No contexto geral, um dos desafios destacados pela
vice-Reitora para minimizar as desigualdades diz respeito ao combate ao
machismo. [É] fazer os homens entender que durante séculos eles estiveram no
comando e o mundo que nos entregou não é o que merecemos. Nós mulheres temos um
modo mais holístico de pensar a existência, e acreditamos que podemos tornar a
vida melhor”. Já no contexto da UEFS, os desafios destacados por ela, de modo
geral, são: “Equiparar o número de docentes negros e negras ao percentual de
população negra do Estado da Bahia para que em futuro breve possamos assumir os
departamentos, colegiados, câmaras, coordenações, pró-reitorias e ascender a
todos os espaços de comando. Fazer a revolução é o mais complexo, delicado e
necessário desafio a ser superado. E não menos importante, mas de ordem micro,
nas relações entre os pares é estabelecer trocas pedagógicas suficientes para
mostrar a todos e todas que inclusão está para além de ter um lugar, mas de ter
sua voz ouvida e considerada.
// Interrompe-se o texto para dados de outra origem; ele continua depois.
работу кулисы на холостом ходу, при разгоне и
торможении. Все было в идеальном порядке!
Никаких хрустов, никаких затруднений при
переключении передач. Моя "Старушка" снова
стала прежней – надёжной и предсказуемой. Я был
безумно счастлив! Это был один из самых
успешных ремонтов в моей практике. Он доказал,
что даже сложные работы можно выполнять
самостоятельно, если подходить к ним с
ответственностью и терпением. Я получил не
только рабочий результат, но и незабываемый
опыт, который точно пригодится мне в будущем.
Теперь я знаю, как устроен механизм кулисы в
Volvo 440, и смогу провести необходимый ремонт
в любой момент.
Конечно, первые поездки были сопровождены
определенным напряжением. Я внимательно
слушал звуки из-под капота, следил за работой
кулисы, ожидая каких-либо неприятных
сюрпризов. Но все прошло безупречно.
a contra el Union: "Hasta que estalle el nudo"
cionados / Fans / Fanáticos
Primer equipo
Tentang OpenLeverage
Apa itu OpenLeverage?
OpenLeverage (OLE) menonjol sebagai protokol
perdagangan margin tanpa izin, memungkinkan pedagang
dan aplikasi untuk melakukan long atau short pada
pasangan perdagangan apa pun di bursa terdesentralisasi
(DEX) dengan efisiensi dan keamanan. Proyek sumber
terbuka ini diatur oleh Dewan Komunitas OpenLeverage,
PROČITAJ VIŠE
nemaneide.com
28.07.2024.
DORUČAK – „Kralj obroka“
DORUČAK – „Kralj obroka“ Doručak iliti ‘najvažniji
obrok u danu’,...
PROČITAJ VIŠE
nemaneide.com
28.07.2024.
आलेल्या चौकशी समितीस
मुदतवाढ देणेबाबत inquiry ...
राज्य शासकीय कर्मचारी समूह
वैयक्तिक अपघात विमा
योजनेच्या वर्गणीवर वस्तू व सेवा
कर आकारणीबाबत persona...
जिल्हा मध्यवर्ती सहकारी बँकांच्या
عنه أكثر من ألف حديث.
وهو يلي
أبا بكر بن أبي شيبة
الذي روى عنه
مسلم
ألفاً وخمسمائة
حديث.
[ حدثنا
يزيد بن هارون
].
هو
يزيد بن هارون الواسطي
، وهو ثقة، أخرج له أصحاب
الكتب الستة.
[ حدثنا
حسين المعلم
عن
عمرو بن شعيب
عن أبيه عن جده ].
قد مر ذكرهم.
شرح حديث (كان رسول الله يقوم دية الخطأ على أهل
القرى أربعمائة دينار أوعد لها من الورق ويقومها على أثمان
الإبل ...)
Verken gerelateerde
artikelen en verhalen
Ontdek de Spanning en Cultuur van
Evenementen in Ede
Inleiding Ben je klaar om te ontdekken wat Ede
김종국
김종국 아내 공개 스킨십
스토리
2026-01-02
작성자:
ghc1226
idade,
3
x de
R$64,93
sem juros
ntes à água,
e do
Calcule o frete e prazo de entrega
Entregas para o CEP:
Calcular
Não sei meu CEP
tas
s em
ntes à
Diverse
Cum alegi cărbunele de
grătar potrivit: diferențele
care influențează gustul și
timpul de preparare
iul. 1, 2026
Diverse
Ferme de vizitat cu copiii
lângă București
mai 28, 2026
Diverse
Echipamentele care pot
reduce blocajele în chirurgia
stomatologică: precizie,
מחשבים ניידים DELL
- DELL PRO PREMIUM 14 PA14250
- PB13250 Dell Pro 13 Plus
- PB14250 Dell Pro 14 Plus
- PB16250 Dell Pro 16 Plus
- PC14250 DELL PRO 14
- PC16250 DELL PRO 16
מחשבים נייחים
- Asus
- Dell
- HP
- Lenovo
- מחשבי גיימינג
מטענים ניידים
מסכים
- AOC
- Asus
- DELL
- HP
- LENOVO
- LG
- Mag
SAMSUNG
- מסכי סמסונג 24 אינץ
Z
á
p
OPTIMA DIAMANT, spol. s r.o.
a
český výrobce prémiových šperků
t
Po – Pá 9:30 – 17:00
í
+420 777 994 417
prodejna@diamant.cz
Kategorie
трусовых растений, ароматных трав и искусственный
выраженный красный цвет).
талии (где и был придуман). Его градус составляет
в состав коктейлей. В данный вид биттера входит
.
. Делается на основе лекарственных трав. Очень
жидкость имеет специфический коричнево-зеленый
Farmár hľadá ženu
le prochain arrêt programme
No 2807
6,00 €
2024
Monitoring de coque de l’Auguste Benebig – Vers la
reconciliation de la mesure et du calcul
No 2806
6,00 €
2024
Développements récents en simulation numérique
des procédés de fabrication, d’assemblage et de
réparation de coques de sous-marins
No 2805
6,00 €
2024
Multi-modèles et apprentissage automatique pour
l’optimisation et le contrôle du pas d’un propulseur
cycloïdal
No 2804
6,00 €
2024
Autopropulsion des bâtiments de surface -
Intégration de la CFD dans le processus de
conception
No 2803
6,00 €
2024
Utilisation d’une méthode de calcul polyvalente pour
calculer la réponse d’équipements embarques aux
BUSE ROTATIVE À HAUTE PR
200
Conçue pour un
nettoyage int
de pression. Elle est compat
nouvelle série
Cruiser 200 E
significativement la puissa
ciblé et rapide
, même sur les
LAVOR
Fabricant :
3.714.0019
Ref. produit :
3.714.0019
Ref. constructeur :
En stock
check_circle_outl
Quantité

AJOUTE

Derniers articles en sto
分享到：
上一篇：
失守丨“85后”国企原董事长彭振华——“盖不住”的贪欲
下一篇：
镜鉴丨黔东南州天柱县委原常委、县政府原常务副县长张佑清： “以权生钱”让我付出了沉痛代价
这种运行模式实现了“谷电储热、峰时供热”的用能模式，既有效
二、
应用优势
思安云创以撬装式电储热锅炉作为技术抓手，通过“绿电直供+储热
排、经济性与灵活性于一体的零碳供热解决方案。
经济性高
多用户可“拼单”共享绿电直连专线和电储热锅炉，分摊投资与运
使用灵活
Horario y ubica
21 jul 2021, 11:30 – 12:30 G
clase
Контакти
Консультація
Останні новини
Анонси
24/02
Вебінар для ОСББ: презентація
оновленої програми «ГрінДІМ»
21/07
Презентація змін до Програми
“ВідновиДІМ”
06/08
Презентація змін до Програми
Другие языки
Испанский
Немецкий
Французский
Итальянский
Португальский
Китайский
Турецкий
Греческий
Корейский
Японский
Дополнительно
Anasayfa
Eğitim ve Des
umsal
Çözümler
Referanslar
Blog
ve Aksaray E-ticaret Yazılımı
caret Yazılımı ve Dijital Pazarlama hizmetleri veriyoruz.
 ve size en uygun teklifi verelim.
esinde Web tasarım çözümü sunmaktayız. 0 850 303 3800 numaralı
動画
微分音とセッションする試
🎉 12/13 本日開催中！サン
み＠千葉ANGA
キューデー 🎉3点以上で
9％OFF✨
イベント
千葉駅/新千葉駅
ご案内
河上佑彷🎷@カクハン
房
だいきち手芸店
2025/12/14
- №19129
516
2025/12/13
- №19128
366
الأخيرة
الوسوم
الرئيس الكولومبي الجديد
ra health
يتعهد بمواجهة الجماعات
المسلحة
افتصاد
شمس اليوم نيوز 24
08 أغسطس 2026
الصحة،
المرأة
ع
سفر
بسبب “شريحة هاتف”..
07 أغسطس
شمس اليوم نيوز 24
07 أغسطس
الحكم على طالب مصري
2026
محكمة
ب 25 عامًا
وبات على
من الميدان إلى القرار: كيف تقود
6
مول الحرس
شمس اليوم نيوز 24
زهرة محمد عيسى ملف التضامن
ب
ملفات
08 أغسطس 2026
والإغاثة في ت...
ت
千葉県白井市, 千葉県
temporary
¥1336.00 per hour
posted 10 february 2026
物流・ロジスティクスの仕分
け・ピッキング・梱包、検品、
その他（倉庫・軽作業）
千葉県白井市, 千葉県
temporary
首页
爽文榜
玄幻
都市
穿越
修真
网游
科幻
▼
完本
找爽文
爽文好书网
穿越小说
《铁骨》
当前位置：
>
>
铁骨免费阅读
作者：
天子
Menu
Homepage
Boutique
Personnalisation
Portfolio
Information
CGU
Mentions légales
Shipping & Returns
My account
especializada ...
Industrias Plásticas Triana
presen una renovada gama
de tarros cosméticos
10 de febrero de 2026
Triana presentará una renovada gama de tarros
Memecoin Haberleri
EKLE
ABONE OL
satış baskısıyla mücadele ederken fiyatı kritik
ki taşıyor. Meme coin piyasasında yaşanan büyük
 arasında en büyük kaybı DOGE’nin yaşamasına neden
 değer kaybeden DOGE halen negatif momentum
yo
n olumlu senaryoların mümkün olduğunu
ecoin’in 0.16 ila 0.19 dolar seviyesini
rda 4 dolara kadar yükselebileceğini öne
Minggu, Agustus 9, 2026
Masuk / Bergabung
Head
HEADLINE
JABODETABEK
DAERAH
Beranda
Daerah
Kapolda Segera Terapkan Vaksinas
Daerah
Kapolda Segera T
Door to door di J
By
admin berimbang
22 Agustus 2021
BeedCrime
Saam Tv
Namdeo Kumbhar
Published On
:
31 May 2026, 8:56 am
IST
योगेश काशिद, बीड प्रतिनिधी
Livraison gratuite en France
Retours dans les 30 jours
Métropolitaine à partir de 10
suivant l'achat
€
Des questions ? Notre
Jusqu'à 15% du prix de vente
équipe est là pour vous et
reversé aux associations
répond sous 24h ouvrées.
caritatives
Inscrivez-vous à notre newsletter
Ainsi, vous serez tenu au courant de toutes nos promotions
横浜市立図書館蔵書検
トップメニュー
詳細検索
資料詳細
E não confundir a minha voz como reinvindicação
pessoal, mas de um grupo social que sempre esteve à margem nas decisões que
impactam sobre suas vidas”, reflete a professora Eva que enfatiza a importância
ainda do autocuidado para que no âmbito pessoal também possa realizar seus
anseios de forma saudável: “Desenvolver sabedoria para não cair nas armadilhas
do poder pelo poder, manter a saúde física e mental para seguir lutando, cuidar
do tempo para amar e ser amada para não esquecer quem sou”, conclui.